Try it
Go through the records below and copy out every line that contains the word "less".

________________

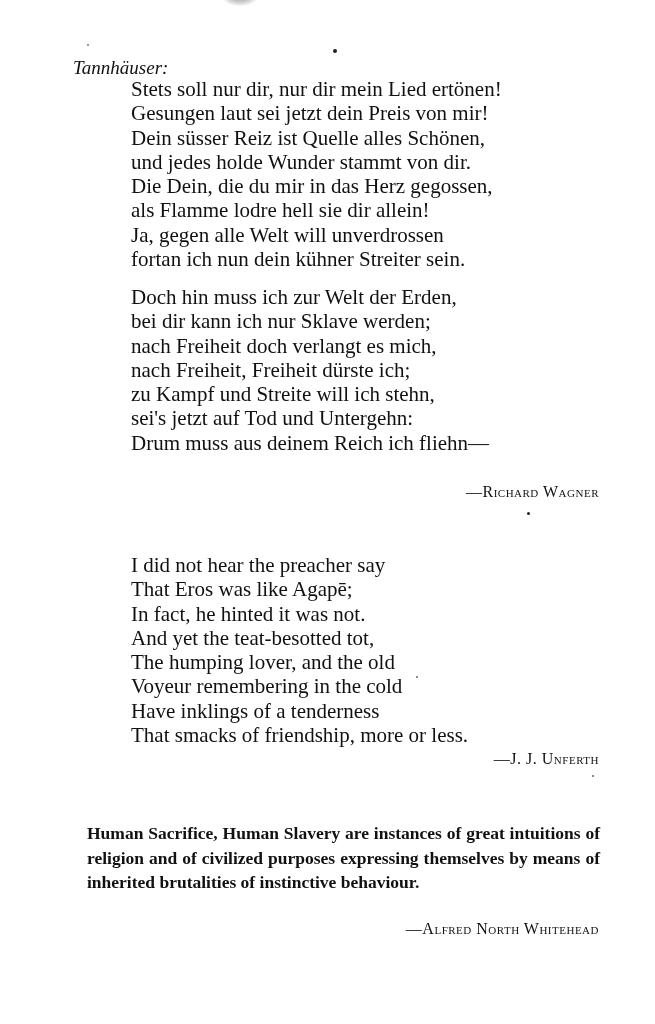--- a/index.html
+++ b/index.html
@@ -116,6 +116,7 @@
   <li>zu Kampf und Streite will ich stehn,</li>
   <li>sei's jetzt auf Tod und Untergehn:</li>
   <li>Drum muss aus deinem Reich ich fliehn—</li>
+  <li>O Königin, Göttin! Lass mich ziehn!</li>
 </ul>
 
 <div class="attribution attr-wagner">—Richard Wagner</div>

________________

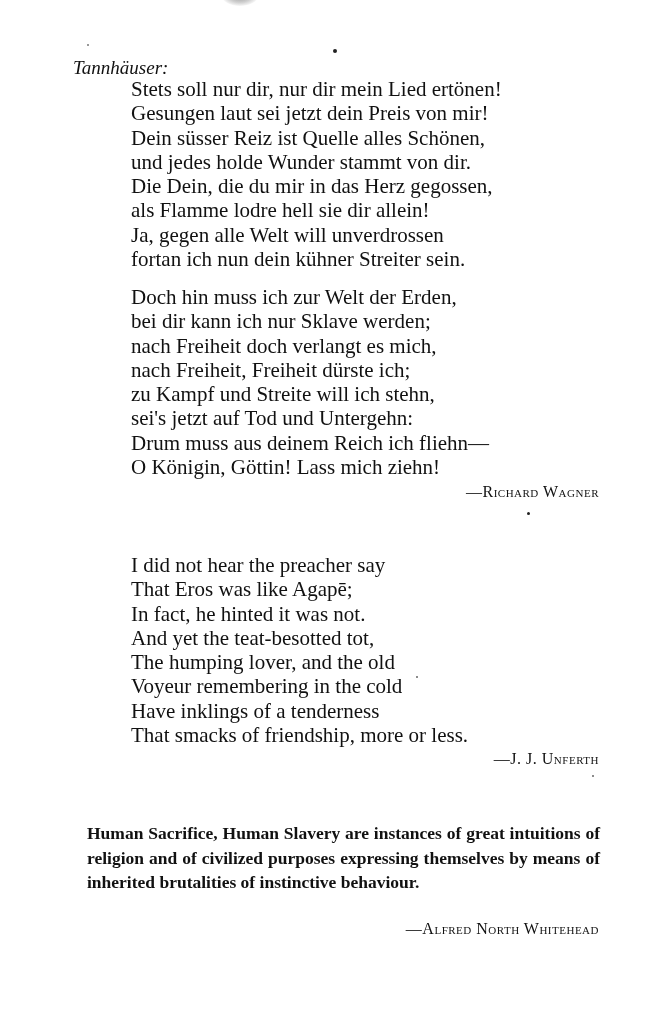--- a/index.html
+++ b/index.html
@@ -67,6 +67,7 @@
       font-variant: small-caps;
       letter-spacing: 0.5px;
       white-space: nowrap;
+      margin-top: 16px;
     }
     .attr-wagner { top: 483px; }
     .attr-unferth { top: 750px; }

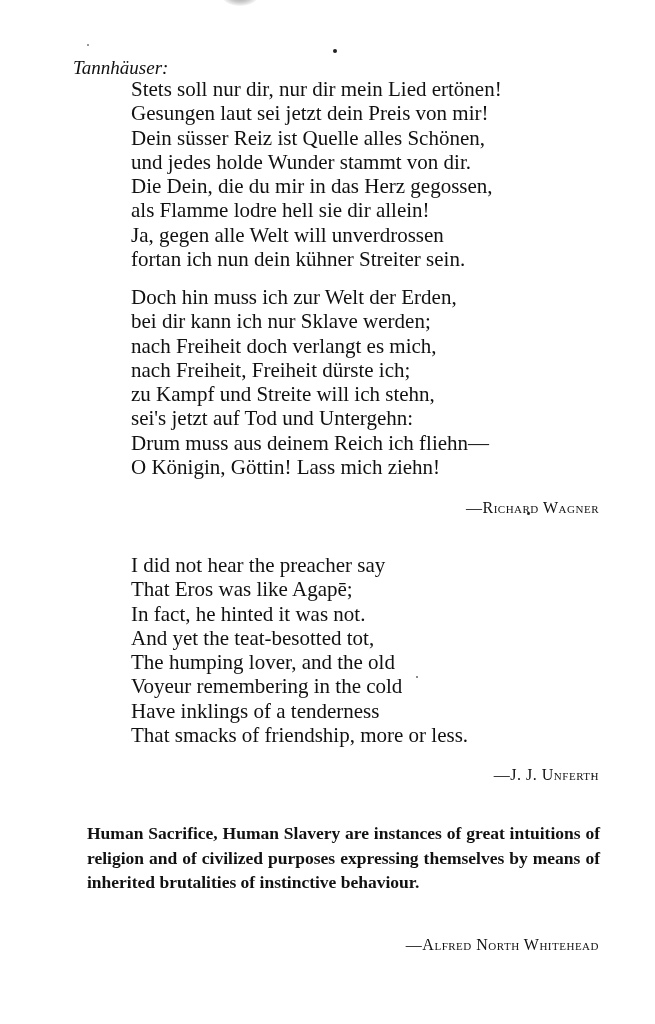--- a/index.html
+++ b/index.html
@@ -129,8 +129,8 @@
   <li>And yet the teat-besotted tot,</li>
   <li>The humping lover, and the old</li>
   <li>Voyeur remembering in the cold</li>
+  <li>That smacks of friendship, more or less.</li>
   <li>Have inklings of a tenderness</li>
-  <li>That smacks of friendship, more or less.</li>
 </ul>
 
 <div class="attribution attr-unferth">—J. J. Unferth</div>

________________

Task solution
+  <li>That smacks of friendship, more or less.</li>
-  <li>That smacks of friendship, more or less.</li>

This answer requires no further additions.